3.2.4 The e-mail shall include an option for the matched Data Subjects to pursue their potential entitlement to monetary compensation.

3.3 Sub-processors (Another processor)

3.3.1 AirHelp may engage another processor to provide the services under the Agreement. The Customer provides a general authorization for the use of sub processors.

3.3.2 AirHelp shall inform the Company of any sub-processors used in the provision of the services under the Agreement and any intended changes concerning the addition or replacement of processors.

3.3.3 AirHelp shall only use processers providing sufficient guarantees to implement appropriate technical and organizational measures in such a manner that the Processing will meet the requirements of the Data Protection Legislation.

3.3.4 AirHelp shall remain fully liable to the Company for the performance of that other processor’s obligations.

3.4 Notification of Personal Data Breach.
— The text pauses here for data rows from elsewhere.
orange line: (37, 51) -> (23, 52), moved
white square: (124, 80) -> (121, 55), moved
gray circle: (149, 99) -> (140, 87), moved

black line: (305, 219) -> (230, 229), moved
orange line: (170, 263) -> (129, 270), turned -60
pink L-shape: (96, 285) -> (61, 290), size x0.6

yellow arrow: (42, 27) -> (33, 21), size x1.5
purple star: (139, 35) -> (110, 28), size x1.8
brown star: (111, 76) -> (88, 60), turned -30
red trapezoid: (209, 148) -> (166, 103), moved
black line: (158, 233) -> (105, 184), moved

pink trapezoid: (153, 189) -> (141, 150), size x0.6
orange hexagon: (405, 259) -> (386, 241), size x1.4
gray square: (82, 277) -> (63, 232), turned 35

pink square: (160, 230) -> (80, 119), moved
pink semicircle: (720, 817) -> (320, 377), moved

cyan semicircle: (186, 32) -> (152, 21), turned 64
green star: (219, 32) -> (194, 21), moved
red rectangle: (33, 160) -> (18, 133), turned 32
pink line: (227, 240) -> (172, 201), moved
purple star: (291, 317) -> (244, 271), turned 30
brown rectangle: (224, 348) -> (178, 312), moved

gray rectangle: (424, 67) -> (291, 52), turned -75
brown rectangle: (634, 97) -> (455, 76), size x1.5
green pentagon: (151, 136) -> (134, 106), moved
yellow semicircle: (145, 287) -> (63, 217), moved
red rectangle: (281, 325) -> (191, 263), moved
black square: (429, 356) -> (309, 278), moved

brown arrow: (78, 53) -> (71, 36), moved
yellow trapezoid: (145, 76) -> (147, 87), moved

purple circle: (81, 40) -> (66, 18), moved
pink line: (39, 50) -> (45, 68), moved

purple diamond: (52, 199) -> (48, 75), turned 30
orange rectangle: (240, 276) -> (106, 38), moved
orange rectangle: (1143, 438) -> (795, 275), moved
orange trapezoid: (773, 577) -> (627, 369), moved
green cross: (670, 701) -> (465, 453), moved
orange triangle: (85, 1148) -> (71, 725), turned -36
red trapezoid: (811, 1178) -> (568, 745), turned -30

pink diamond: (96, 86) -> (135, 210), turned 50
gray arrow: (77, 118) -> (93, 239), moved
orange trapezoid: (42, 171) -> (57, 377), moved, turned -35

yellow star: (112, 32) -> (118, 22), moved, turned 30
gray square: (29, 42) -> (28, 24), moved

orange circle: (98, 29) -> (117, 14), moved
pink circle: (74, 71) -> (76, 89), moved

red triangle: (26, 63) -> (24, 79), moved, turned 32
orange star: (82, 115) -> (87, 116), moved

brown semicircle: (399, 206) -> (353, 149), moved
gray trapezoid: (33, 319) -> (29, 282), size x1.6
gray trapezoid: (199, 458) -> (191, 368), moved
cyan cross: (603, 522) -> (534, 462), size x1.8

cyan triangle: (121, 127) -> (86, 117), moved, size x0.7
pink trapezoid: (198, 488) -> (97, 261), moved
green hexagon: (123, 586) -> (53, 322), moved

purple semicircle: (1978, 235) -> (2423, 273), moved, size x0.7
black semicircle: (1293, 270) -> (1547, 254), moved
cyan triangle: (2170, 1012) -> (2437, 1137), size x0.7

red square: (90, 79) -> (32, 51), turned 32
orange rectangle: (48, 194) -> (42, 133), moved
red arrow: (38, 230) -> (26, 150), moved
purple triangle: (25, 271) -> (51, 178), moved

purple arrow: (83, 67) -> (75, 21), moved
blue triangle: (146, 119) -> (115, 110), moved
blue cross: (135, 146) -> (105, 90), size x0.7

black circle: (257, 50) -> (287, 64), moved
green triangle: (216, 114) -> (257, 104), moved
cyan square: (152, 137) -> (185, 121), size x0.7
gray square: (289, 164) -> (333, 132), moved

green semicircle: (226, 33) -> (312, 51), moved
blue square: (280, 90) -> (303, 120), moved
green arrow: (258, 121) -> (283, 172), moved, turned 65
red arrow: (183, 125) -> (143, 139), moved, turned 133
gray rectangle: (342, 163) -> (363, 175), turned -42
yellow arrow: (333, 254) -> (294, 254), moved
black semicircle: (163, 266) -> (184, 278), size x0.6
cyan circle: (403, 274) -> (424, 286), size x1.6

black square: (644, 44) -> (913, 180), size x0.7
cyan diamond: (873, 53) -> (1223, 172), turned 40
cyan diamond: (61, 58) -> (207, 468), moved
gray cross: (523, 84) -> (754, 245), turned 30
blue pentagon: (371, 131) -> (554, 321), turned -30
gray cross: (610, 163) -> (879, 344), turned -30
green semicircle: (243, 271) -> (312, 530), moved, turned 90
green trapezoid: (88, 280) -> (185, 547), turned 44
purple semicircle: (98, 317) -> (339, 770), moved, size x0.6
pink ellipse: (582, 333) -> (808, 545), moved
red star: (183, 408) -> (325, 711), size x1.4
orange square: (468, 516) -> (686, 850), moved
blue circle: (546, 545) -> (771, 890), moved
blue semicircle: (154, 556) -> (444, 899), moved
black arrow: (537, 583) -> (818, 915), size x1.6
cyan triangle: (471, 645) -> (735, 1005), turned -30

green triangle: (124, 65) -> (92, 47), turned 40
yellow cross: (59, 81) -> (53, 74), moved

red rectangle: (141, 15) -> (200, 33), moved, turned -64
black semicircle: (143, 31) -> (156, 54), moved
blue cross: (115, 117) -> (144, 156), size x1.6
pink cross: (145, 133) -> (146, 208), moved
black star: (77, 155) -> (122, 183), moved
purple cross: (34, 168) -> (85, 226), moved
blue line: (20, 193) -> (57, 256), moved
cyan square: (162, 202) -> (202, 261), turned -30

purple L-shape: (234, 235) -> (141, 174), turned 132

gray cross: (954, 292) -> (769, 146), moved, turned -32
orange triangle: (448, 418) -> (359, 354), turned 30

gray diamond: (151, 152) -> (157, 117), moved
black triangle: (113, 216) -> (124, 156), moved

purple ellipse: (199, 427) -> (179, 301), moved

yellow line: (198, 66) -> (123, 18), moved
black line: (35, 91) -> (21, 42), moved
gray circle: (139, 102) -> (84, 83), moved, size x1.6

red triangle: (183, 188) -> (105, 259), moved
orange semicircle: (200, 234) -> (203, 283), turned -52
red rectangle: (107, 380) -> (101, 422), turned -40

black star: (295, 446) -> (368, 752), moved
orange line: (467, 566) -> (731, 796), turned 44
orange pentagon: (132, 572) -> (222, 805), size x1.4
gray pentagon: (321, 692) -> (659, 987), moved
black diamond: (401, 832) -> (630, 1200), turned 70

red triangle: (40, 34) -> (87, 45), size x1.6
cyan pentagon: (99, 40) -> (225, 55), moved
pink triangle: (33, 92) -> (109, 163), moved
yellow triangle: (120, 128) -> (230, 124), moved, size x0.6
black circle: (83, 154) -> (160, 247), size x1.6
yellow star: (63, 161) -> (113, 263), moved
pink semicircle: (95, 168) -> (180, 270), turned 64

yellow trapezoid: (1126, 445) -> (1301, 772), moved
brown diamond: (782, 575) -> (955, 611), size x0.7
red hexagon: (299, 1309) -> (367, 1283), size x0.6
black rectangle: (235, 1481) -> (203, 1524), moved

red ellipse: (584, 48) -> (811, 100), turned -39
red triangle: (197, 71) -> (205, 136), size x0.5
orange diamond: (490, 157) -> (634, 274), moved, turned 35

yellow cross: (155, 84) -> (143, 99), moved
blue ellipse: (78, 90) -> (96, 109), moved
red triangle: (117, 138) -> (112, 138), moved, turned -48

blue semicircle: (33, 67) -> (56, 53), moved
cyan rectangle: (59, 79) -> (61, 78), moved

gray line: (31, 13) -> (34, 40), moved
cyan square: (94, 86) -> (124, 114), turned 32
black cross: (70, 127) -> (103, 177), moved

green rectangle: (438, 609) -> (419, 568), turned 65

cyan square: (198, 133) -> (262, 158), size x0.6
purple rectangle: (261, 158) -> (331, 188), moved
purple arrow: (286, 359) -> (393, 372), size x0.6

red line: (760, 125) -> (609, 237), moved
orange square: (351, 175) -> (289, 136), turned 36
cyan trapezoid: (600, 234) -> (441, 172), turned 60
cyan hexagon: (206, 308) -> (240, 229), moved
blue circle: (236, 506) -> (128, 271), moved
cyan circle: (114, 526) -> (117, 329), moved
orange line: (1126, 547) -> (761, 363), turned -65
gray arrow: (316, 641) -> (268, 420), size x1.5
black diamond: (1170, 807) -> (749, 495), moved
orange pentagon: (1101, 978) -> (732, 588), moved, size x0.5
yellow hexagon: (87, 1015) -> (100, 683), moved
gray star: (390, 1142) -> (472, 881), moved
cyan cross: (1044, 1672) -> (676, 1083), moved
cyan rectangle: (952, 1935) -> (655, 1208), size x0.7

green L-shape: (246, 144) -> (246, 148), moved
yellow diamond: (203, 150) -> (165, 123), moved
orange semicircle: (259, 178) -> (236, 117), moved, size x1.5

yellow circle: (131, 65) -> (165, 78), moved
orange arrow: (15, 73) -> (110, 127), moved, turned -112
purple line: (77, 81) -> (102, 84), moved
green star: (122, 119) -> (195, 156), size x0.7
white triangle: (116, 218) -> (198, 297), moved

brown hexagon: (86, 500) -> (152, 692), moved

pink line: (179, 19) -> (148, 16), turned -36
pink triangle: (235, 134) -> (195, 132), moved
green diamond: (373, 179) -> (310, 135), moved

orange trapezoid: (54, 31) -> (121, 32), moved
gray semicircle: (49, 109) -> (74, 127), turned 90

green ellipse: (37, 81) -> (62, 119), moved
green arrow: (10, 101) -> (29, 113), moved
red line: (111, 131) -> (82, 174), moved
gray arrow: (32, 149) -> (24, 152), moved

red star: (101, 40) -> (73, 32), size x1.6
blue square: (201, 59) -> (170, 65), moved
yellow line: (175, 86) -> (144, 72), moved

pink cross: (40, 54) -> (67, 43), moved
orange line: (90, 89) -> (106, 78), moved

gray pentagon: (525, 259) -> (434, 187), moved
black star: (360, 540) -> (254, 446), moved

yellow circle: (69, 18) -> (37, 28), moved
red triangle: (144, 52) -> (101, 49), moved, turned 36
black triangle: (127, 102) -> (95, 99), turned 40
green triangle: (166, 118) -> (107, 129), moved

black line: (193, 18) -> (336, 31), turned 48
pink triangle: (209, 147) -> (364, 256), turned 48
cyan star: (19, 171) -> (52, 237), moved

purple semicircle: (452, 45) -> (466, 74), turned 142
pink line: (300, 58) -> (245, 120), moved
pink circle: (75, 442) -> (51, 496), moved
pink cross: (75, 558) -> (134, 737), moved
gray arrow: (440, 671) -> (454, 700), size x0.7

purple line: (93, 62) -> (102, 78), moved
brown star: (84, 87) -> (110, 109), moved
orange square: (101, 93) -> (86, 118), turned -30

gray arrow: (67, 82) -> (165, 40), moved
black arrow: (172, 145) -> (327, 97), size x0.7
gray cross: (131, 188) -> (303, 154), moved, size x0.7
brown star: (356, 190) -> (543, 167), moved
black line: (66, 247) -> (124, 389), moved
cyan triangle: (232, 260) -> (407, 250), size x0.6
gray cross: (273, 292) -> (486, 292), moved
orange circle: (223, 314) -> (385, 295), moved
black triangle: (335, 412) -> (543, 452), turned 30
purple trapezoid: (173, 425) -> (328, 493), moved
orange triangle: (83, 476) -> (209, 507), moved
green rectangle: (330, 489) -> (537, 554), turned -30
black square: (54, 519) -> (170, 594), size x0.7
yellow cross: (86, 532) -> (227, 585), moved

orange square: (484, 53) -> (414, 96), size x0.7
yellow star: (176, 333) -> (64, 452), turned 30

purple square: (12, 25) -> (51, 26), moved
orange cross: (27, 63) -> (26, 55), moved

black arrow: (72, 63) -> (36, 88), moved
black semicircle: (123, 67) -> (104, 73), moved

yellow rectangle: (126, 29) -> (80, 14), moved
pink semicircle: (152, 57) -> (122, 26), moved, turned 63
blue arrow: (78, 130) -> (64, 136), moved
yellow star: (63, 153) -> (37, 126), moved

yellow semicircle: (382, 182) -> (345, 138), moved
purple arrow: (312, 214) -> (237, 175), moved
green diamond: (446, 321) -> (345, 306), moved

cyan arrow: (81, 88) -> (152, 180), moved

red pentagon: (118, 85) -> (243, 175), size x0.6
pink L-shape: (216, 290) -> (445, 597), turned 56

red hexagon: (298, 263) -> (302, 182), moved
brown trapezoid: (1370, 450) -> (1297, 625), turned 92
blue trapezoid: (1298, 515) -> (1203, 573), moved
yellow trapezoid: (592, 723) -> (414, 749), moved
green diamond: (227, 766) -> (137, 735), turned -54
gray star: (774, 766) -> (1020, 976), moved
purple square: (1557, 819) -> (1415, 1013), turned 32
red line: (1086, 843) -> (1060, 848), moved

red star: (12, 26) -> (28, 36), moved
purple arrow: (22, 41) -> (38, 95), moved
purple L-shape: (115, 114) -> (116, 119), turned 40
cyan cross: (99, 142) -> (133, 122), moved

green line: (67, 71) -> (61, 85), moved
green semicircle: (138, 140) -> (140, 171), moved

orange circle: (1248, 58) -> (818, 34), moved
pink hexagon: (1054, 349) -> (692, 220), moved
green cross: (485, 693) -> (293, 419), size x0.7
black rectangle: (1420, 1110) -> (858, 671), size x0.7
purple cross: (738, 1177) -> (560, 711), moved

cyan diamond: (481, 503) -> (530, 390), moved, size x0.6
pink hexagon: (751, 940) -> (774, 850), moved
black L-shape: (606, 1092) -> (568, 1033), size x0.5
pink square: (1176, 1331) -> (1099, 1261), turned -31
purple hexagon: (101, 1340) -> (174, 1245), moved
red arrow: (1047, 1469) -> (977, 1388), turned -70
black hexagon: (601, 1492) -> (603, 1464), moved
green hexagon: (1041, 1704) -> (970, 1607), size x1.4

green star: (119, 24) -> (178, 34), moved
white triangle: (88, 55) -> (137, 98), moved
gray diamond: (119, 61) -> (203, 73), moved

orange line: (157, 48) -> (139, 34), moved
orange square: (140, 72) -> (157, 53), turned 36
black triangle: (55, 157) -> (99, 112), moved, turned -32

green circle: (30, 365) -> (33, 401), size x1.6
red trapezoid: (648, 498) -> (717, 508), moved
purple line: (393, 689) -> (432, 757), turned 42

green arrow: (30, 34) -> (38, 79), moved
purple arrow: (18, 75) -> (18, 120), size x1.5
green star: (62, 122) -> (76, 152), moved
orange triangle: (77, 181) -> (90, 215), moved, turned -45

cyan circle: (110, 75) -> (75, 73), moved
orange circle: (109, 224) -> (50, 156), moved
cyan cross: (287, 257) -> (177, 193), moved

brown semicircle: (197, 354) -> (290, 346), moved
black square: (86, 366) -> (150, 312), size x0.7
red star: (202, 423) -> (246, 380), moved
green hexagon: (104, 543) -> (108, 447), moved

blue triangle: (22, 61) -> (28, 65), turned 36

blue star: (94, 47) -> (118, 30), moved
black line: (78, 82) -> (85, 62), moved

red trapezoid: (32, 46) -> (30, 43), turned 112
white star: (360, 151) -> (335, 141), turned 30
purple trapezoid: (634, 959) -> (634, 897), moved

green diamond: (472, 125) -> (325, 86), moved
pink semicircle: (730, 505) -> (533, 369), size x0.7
AirHelp shall notify the Company’s DPO, without undue delay, any Personal Data Breach it becomes aware of, together with all relevant information and documents that is available to AirHelp, to allow the Company to make the necessary assessment as to whether a notification to supervisory authorities or Data Subjects is required.

3.5 Privacy Impact Assessments and Prior Consultations

3.5.1 AirHelp shall, taking into account the nature of Processing and information available, provide assistance to the Company in the performance of a privacy impact assessment (“PIA”) that the Company needs to carry out, in accordance with the Data Protection Legislation.

3.5.2 AirHelp shall also provide assistance to the Company in the performance of any prior consultation to the supervisory authority that the Company wishes to carry out, in accordance with the Data Protection Legislation.

4. PROCESSING OF PERSONAL DATA WHEN PROVIDING AIRHELP PRODUCTS TO END USERS

4.1 The Parties agree that for the purposes of providing the AirHelp Products to an End User, the AirHelp will be a data controller of the Personal Data of the End User and the following provisions apply:

4.1.1 The Parties shall only Process Personal Data for the following agreed purposes: in the case of AirHelp, the provision of the AirHelp Products and related services by AirHelp and in the case of the Company, the sale of travel related products and services by Company to Company Customers.

4.1.2 Each Party shall comply with their respective obligations under applicable Data Protection Legislation at all times as they apply to the performance of their obligations under this Agreement, in the jurisdictions in which they are performing their obligations under this Schedule 3.

4.1.3 The Parties shall at all times have in place appropriate technical and organizational security measures so that Personal Data is protected against unauthorized or unlawful Processing and against a Personal Data Breach.

4.1.4 The Parties, in exercising their respective rights and performing their respective obligations under this Schedule 2 shall comply with applicable Data Protection Legislation and shall not, as far as is reasonable, do anything or permit anything to be done which has the effect of placing the other Party in breach of applicable Data Protection Legislation.

4.2 The Parties agree to provide reasonable assistance to each other to facilitate the handling of any Personal Data Breach. Each Party shall promptly notify any potential or actual Personal Data Breach to the other Party as well as remedial steps taken to mitigate any adverse effects through mechanisms specified by the other Party to enable it to comply with its own Personal Data Processing obligation.